Brawne jeta de haut un regard courroucé au poète.
— Vous croyez que c’est Monéta qui a rendu cela possible ? demanda Arundez, reprenant une suggestion déjà faite un peu plus tôt par Brawne.
— Je ne vois pas d’autre explication, dit-elle. Sans doute une technologie du futur, ou quelque chose de ce genre.
— Ouais… soupira Silenus. La technologie du futur. Commode pour ceux qui n’osent pas avouer leurs superstitions. Mais il y a une autre explication, ma chère, et c’est que vous avez toujours eu en vous, sans l’exploiter, ce pouvoir de léviter et de transformer les horribles monstres en fragiles gobelins de verre.
— Taisez-vous, lui dit Brawne, sans le moindre soupçon d’affection dans la voix, cette fois-ci. Qui nous dit qu’un autre gritche ne va pas surgir devant nous dans un instant ? ajouta-t-elle.

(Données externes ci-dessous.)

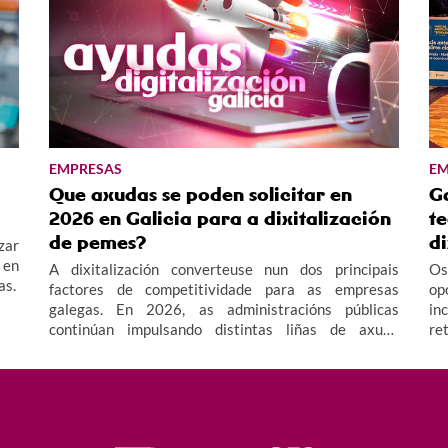
EMPRESAS
EM
Que axudas se poden solicitar en
Ga
2026 en Galicia para a dixitalización
t
de pemes?
di
zar
 en
A dixitalización converteuse nun dos principais
Os
as.
factores de competitividade para as empresas
op
galegas. En 2026, as administracións públicas
in
continúan impulsando distintas liñas de axuda
re
destinadas a facilitar a adopción de tecnoloxías
va
dixitais e fomentar a innovación no tecido
da
empresarial, especialmente no ámbito das pemes.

— Qui nous l’affirme, en effet ? demanda le consul. J’ai idée que, de toute manière, nous aurons toujours le gritche ou des rumeurs de gritche{Allusion biblique (Matt., 24, 6): «Vous entendrez parler de guerre et de rumeurs de guerre. Mais ne soyez pas troublés, car il faut que cela arrive, et ce n’est pas encore la fin.» (N.d.T.) } autour de nous.

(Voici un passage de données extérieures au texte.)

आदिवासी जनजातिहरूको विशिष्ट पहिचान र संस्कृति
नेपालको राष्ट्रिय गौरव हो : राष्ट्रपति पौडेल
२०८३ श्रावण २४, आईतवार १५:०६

Théo Lane, que les dissensions embarrassaient toujours, se racla la gorge avant de murmurer :
— Voyez ce que j’ai découvert parmi les affaires éparpillées autour du Sphinx.

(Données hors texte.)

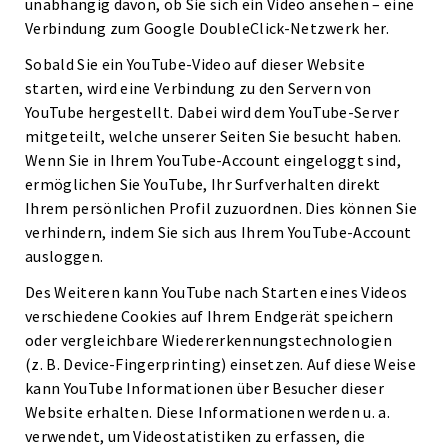
unabhängig davon, ob Sie sich ein Video ansehen – eine
Verbindung zum Google DoubleClick-Netzwerk her.
Sobald Sie ein YouTube-Video auf dieser Website
starten, wird eine Verbindung zu den Servern von
YouTube hergestellt. Dabei wird dem YouTube-Server
mitgeteilt, welche unserer Seiten Sie besucht haben.
Wenn Sie in Ihrem YouTube-Account eingeloggt sind,
ermöglichen Sie YouTube, Ihr Surfverhalten direkt
Ihrem persönlichen Profil zuzuordnen. Dies können Sie
verhindern, indem Sie sich aus Ihrem YouTube-Account
ausloggen.
Des Weiteren kann YouTube nach Starten eines Videos
verschiedene Cookies auf Ihrem Endgerät speichern
oder vergleichbare Wiedererkennungstechnologien
(z. B. Device-Fingerprinting) einsetzen. Auf diese Weise
kann YouTube Informationen über Besucher dieser
Website erhalten. Diese Informationen werden u. a.
verwendet, um Videostatistiken zu erfassen, die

Il leur montra un instrument de musique à trois cordes, au long manche et à la caisse triangulaire ornée de motifs colorés.
— Une guitare ? demanda-t-il.
— Une balalaïka, déclara Brawne. Elle appartenait au père Hoyt.
Le consul prit l’instrument et en tira plusieurs accords.
— Connaissez-vous cet air ? demanda-t-il en jouant quelques notes.
— Le Lai au lit des lolos de Léda ? suggéra Silenus.
Le diplomate secoua la tête, sans cesser de jouer.
— Ce doit être quelque chose d’ancien, fit Brawne Lamia.
— Somewhere over the Rainbow , suggéra Melio Arundez.
— Cela doit dater d’avant mon époque, déclara Théo Lane en hochant la tête tandis que le consul continuait de jouer.
— Cela date de bien avant l’époque de tout le monde, leur dit ce dernier. Venez. Je vous apprendrai les paroles en cours de route.
Marchant de front sous le soleil brûlant, chantant en chœur d’une voix plus ou moins juste, s’interrompant pour reprendre quand ils perdaient le fil des paroles, ils gravirent la colline jusqu’au vaisseau dressé.
Cinq mois et demi plus tard, enceinte de sept mois, Brawne Lamia prit à l’aéroport de Keats le dirigeable du matin en partance pour le Nord et pour la Cité des Poètes où le consul donnait sa soirée d’adieux.
La capitale, officiellement rebaptisée Jacktown par les autochtones, et appelée ainsi par les astronautes de la Force comme par les Extros, avait une blancheur pure dans la clarté du petit matin tandis que le dirigeable quittait sa tour d’amarrage pour prendre la direction du fleuve Hoolie, au nord-est.
La plus grande cité d’Hypérion avait beaucoup souffert durant les combats, mais elle avait été presque entièrement reconstruite. La plus grande partie des trois millions de réfugiés venus des plantations de fibroplaste et des petites villes du continent sud avaient préféré s’établir dans la région, malgré le regain d’intérêt porté aux fibroplastes depuis que les Extros commençaient à les acheter. La ville avait donc poussé de manière anarchique, les services vitaux comme l’électricité, l’évacuation des eaux usées ou la TVHD s’étendant à peine jusqu’aux bidonvilles des collines, entre le port spatial et la vieille ville.